Exercise directions >> Could you update only the part of the data that opens with the line containing "scientific name: Viola renifolia" and closes with the line containing "genus: Gomphrena", writing out those lines with every "common name" changed to "vernacular name" and nothing else altered?
%%
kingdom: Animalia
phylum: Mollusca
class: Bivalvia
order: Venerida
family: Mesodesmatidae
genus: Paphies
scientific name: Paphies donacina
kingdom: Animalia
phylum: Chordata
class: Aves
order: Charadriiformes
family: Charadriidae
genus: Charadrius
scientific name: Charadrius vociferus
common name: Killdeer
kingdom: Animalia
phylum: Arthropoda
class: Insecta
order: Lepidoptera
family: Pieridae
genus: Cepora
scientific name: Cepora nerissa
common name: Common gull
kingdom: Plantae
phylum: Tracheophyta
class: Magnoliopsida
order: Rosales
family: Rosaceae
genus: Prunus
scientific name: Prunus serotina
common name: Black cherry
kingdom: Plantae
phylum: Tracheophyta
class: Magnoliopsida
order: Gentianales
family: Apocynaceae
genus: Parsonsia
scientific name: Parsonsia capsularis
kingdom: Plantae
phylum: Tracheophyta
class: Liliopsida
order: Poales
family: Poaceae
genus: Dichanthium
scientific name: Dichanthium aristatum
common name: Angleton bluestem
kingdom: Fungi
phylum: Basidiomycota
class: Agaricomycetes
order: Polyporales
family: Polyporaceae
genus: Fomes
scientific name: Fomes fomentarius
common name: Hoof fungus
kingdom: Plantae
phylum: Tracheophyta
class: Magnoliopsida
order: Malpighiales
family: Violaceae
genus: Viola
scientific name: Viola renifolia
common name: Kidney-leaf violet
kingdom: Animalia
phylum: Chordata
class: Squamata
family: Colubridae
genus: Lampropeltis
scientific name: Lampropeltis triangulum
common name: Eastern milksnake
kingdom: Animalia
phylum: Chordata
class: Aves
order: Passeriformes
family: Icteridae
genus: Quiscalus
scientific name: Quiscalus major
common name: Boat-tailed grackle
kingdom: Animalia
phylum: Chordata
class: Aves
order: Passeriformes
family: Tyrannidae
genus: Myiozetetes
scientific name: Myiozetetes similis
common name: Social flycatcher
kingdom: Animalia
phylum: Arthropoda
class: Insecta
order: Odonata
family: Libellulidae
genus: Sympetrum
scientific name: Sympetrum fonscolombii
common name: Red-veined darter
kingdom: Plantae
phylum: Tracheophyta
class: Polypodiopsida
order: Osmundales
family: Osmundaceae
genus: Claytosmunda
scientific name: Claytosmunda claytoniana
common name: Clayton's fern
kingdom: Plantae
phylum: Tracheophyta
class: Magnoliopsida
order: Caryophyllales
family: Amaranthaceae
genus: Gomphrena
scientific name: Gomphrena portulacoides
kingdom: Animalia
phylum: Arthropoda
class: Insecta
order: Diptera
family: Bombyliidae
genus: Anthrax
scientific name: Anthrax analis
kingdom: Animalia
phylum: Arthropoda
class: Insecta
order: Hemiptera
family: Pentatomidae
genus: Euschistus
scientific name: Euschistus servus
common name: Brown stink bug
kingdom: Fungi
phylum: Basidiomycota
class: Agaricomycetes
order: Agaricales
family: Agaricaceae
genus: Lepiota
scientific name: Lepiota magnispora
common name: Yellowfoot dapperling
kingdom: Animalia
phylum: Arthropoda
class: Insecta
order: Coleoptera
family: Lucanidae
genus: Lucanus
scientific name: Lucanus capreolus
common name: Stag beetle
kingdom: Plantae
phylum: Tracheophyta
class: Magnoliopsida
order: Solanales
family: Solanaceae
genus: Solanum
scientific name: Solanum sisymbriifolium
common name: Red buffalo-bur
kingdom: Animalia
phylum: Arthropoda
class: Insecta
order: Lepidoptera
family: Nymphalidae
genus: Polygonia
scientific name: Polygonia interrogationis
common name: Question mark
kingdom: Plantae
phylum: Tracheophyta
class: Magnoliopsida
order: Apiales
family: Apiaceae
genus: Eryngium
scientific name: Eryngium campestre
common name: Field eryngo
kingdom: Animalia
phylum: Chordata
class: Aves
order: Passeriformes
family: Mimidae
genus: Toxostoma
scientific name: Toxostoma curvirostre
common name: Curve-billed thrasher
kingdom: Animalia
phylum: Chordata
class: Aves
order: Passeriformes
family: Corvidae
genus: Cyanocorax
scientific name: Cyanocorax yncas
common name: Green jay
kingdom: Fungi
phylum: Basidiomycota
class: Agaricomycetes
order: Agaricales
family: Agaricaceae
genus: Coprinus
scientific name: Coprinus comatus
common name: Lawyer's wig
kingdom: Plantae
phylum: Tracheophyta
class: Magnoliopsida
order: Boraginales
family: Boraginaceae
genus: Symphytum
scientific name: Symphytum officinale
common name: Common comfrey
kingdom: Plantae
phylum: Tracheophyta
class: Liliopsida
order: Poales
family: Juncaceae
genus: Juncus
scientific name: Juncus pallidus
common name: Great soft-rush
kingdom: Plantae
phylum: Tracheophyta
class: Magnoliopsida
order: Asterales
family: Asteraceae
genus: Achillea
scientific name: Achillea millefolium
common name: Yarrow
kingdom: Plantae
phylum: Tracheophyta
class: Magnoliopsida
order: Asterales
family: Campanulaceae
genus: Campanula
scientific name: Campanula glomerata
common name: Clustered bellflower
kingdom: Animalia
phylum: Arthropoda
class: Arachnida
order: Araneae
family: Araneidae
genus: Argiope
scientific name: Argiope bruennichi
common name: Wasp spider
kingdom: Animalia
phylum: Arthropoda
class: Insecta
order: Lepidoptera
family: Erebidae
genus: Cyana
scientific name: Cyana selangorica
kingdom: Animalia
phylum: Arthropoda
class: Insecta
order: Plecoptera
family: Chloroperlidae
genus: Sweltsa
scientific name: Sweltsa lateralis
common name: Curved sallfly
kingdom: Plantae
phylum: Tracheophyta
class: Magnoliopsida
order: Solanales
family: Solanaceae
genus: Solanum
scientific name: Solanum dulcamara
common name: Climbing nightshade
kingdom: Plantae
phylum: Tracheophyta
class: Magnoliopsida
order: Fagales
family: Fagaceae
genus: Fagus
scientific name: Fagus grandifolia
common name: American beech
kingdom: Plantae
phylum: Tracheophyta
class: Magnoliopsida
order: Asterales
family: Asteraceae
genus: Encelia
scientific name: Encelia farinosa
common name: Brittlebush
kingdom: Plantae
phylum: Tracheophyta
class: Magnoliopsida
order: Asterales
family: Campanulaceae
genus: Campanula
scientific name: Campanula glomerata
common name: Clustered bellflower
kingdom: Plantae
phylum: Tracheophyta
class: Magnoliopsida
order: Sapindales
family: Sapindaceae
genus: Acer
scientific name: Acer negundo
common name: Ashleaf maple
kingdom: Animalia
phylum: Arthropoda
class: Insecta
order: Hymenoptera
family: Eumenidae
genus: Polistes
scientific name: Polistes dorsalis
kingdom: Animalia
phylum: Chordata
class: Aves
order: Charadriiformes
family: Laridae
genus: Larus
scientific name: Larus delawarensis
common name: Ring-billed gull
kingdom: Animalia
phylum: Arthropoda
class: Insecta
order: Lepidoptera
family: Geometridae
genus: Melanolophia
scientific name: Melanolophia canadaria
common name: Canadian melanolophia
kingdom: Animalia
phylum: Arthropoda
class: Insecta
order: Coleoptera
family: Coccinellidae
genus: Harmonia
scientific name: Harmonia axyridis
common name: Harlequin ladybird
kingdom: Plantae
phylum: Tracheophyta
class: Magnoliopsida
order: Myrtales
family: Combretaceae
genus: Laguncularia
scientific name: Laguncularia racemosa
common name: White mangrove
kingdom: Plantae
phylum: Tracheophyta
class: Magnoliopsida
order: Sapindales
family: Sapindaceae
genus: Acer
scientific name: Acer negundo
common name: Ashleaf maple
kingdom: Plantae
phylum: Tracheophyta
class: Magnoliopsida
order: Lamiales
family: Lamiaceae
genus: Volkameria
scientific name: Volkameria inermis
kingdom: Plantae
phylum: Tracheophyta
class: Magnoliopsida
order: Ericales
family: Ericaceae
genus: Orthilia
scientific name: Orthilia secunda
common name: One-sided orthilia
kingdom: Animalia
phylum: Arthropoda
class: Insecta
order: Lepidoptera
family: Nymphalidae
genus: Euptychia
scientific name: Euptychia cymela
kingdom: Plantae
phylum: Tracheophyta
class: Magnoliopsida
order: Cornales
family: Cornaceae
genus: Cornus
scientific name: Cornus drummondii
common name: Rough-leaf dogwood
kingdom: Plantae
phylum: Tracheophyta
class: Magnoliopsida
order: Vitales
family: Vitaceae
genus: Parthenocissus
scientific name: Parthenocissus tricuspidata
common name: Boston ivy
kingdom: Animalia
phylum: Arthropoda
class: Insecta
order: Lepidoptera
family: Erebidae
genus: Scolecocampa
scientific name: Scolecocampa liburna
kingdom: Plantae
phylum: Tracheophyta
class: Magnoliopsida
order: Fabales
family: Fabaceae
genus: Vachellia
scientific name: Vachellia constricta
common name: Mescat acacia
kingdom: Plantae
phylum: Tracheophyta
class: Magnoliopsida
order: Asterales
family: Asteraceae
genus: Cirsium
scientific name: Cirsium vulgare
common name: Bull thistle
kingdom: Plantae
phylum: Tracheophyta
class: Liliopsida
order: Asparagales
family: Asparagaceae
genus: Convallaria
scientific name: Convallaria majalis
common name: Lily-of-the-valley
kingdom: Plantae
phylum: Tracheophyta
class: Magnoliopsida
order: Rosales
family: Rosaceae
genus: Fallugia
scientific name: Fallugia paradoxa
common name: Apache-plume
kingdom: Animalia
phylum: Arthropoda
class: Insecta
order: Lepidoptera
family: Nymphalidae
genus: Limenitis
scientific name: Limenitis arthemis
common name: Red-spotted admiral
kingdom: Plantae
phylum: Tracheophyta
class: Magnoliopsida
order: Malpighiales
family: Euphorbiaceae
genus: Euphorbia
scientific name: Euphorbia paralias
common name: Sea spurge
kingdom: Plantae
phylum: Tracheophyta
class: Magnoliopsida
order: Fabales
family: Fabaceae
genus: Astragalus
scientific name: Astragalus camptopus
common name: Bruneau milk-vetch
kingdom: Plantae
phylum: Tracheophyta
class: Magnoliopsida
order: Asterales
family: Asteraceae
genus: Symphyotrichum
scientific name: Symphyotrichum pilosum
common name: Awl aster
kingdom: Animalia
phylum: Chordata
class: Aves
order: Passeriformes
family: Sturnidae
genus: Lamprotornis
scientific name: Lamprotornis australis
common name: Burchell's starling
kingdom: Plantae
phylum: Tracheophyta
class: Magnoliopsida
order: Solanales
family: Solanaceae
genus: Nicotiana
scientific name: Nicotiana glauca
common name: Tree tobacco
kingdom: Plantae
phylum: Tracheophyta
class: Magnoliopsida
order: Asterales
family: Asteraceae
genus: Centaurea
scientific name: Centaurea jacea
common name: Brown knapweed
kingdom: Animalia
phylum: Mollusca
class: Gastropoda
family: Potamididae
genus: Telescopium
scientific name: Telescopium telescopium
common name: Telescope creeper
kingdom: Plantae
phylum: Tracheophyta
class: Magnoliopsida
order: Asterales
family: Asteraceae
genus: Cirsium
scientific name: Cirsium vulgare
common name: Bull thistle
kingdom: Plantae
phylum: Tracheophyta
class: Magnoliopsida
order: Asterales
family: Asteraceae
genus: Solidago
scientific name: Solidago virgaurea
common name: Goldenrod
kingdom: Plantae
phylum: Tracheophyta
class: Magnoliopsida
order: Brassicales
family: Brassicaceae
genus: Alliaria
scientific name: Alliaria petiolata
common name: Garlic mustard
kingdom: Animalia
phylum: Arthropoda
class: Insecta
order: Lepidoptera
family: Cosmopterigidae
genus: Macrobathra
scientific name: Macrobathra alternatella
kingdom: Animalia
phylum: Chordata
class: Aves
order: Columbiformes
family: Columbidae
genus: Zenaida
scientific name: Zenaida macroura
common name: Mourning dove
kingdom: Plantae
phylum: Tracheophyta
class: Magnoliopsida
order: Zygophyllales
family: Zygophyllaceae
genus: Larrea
%%
Result >>
scientific name: Viola renifolia
vernacular name: Kidney-leaf violet
kingdom: Animalia
phylum: Chordata
class: Squamata
family: Colubridae
genus: Lampropeltis
scientific name: Lampropeltis triangulum
vernacular name: Eastern milksnake
kingdom: Animalia
phylum: Chordata
class: Aves
order: Passeriformes
family: Icteridae
genus: Quiscalus
scientific name: Quiscalus major
vernacular name: Boat-tailed grackle
kingdom: Animalia
phylum: Chordata
class: Aves
order: Passeriformes
family: Tyrannidae
genus: Myiozetetes
scientific name: Myiozetetes similis
vernacular name: Social flycatcher
kingdom: Animalia
phylum: Arthropoda
class: Insecta
order: Odonata
family: Libellulidae
genus: Sympetrum
scientific name: Sympetrum fonscolombii
vernacular name: Red-veined darter
kingdom: Plantae
phylum: Tracheophyta
class: Polypodiopsida
order: Osmundales
family: Osmundaceae
genus: Claytosmunda
scientific name: Claytosmunda claytoniana
vernacular name: Clayton's fern
kingdom: Plantae
phylum: Tracheophyta
class: Magnoliopsida
order: Caryophyllales
family: Amaranthaceae
genus: Gomphrena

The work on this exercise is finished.